The Australian government on Sunday doubled to A$15.5bn ($11.9bn) its latest share offering in Telstra, the country’s dominant telecommunications company.

This successfully completes a controversial and difficult privatisation started nine years ago.

The substantial increase means that the third offering of Telstra stock will be the largest share sale in the telecoms sector since NTT DoCoMo’s $18.3bn flotation in 1998 . It will also be the second biggest offering in Australian history, after the A$16bn of Telstra shares sold by Canberra in 1999.

It is the second biggest share sale worldwide this year, following Industrial and Commercial Bank of China’s $19.1bn offering in October.

The government had initially planned to sell the whole of its remaining 51.8 per cent stake but was forced to lower its ambitions earlier this year as Telstra was hit by regulatory setbacks and a drop in its fixed-line revenues that sunk its share price to nine-year lows by August.

After repeatedly delaying a final decision amid bickering, the government eventually decided to sell A$8bn and park the rest of its shares in the so-called Future Fund, which is run independently and was created to cover government pension liabilities.

However, book-building over the past two weeks attracted sufficient demand from retail and institutional investors for Canberra to double the offering.
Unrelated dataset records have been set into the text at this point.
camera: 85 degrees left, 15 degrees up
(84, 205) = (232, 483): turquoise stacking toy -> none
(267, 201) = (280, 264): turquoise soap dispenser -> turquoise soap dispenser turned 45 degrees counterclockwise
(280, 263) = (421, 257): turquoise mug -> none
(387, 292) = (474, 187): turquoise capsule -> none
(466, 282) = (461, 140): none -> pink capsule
That will also lower the remaining stake transferred to the Future Fund to 17 per cent, thereby reducing the risk of an “overhang’’, which had raised concerns among Telstra’s management and some investors.
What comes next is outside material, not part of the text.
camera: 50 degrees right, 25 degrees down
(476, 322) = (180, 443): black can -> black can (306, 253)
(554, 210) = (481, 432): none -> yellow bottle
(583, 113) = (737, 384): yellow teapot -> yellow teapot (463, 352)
Although the fund is due to keep the bulk of the shares for two years, an exception has been made to allow it to sell more than 3 per cent of its holding to a cornerstone investor, possibly a private equity group, within six months.

The government set the final institutional price at A$3.70 per share, slightly below Friday’s closing share price of A$3.75. To boost demand, retail investors were offered incentives including a discounted A$3.65 price.